From record highs to a steep correction
Gold’s current calm comes after a turbulent end to January. The metal had touched a recent high of Rs. 17,885 per gram for 24 karat gold on January 29 before witnessing a sharp pullback.
Within three trading sessions, prices corrected by nearly 10.2 percent. On a weekly basis, 24 karat gold fell by around Rs. 1,827 per gram, while 22 karat gold dropped roughly Rs. 1,675 per gram from their respective highs. Market participants attribute this decline largely to aggressive profit booking and relatively stable global bond yields.
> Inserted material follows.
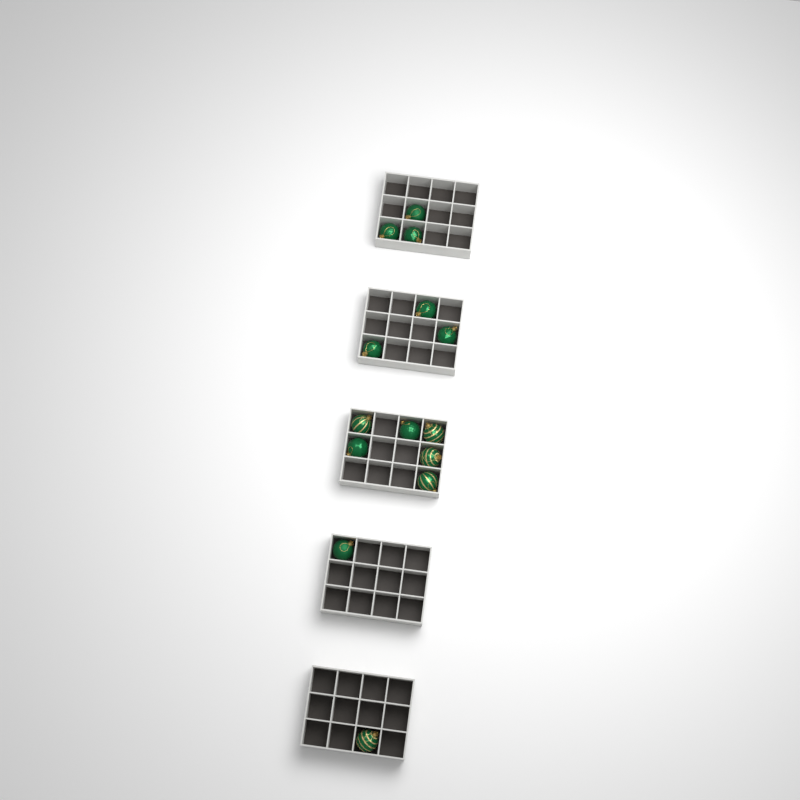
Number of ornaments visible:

Despite the correction, gold prices are still more than 18 percent higher on a year-on-year basis, highlighting the strong rally seen over the past twelve months.
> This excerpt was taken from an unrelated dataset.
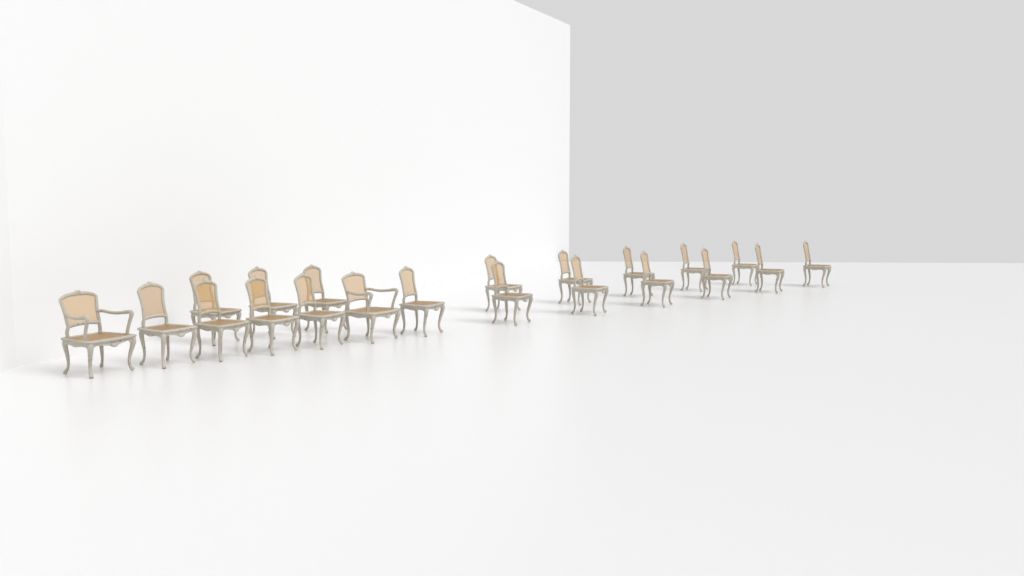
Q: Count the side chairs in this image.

MCX gold and silver futures remain volatile
On the Multi Commodity Exchange, gold futures continued to trade in a tight range, suggesting consolidation rather than a trend reversal. April gold futures slipped Rs. 1,496, or 0.98 percent, to close intraday at Rs. 1,50,849 per 10 grams, compared with the previous close of Rs. 1,52,345.
Even after the fall, MCX gold remains about Rs. 29,930 below its all-time high of Rs. 1,80,779 per 10 grams, underlining the scale of the recent pullback.
Silver, however, has seen far sharper moves. March silver futures settled at Rs. 2,91,922 per kg, down by Rs. 1,28,126 or nearly 30.5 percent from the record high of Rs. 4,20,048 per kg. Analysts point to uncertainty around industrial demand and heavy profit booking as key reasons behind silver’s heightened volatility.
Budget day crash and ETF impact
Gold and silver futures had plunged between 6 and 9 percent during the Budget day session, hitting lower circuits in early trade. Gold prices dropped by over Rs. 10,600 per 10 grams within the first hour, while silver fell by Rs. 26,273 per kilogram. This sharp fall was attributed to a global market rout, margin hikes by the CME Group and pre-Budget profit booking.
The sell-off also spilled over into exchange-traded funds. Several gold ETFs declined by as much as 16 percent in early trade, while silver ETFs dropped between 14 and 16 percent, reflecting panic selling by short-term investors.
City-wise gold rates today (Rs per gram)
Mumbai
- 24K: Rs. 16,058
- 22K: Rs. 14,720
- 18K: Rs. 12,044
Delhi
- 24K: Rs. 16,073
- 22K: Rs. 14,735
- 18K: Rs. 12,059
Chennai
- 24K: Rs. 16,255
- 22K: Rs. 14,900
- 18K: Rs. 12,800
Kolkata
- 24K: Rs. 16,058
- 22K: Rs. 14,720
- 18K: Rs. 12,044
Bengaluru
- 24K: Rs. 16,058
- 22K: Rs. 14,720
- 18K: Rs. 12,044
Hyderabad
- 24K: Rs. 16,058
- 22K: Rs. 14,720
- 18K: Rs. 12,044
City-wise silver rates today
Major cities
- Delhi: Rs. 3,50,000 per kg
- Mumbai: Rs. 3,50,000 per kg
- Pune: Rs. 3,50,000 per kg
- Chennai: Rs. 4,18,900 per kg
- Ahmedabad: Rs. 3,50,000 per kg
- Lucknow: Rs. 3,50,000 per kg
- Gurgaon: Rs. 3,50,000 per kg
Overall, bullion markets remain cautious in the immediate aftermath of the Union Budget. While prices have stabilised for now, traders and investors are closely tracking global cues, currency movements and interest rate expectations to gauge the next direction for gold and silver.